- _Collected data entries_
========================================

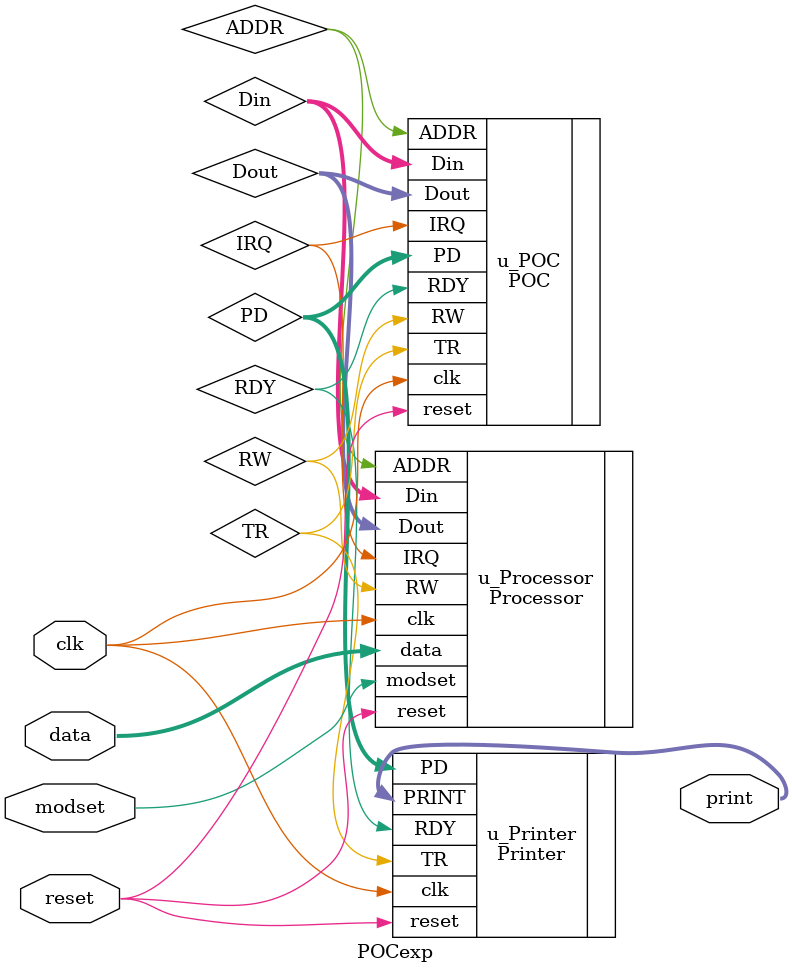
<source format=v>
`timescale 1ns / 1ps

module POCexp(
    input clk,
    input reset,
    input modset,
    input [7:0]data,
    output [7:0]print
   
    );
 
  
wire ADDR;
wire TR;
wire RW;
wire IRQ;
wire RDY;

wire [7:0]Din;
wire [7:0]Dout;
wire [7:0]PD;
 
    
Processor u_Processor(
    .ADDR(ADDR),//¿ØÖÆSR»¹ÊÇBR£¬1ÊÇBR
    .Dout(Dout[7:0]),
    .Din(Din[7:0]),
    .RW(RW),//¿ØÖÆ¶ÁÐ´£¬1ÊÇcpuÏòÍâÐ´
    .clk(clk),
    .IRQ(IRQ),//IRQÎª0´ú±íÖÐ¶ÏÇëÇó
    .reset(reset),
    .modset(modset),
    .data(data[7:0])

    );
    
POC u_POC(
    .clk(clk),
    .IRQ(IRQ),
    .RW(RW),
    .Din(Din[7:0]),
    .Dout(Dout[7:0]),
    .ADDR(ADDR),
    .RDY(RDY),
    .TR(TR),
    .PD(PD[7:0]),
    .reset(reset)

    );   
    
Printer u_Printer(
    .clk(clk),
    .TR(TR),
    .PD(PD[7:0]),
    .RDY(RDY),
    .PRINT(print[7:0]),
    .reset(reset)

    ); 
    
    
    
endmodule

</source>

========================================

Repeat, exactly and in full, every entry in the data, but not the pictures.

<source format=v>
`timescale 1ns / 1ps

module POCexp(
    input clk,
    input reset,
    input modset,
    input [7:0]data,
    output [7:0]print
   
    );
 
  
wire ADDR;
wire TR;
wire RW;
wire IRQ;
wire RDY;

wire [7:0]Din;
wire [7:0]Dout;
wire [7:0]PD;
 
    
Processor u_Processor(
    .ADDR(ADDR),//¿ØÖÆSR»¹ÊÇBR£¬1ÊÇBR
    .Dout(Dout[7:0]),
    .Din(Din[7:0]),
    .RW(RW),//¿ØÖÆ¶ÁÐ´£¬1ÊÇcpuÏòÍâÐ´
    .clk(clk),
    .IRQ(IRQ),//IRQÎª0´ú±íÖÐ¶ÏÇëÇó
    .reset(reset),
    .modset(modset),
    .data(data[7:0])

    );
    
POC u_POC(
    .clk(clk),
    .IRQ(IRQ),
    .RW(RW),
    .Din(Din[7:0]),
    .Dout(Dout[7:0]),
    .ADDR(ADDR),
    .RDY(RDY),
    .TR(TR),
    .PD(PD[7:0]),
    .reset(reset)

    );   
    
Printer u_Printer(
    .clk(clk),
    .TR(TR),
    .PD(PD[7:0]),
    .RDY(RDY),
    .PRINT(print[7:0]),
    .reset(reset)

    ); 
    
    
    
endmodule

</source>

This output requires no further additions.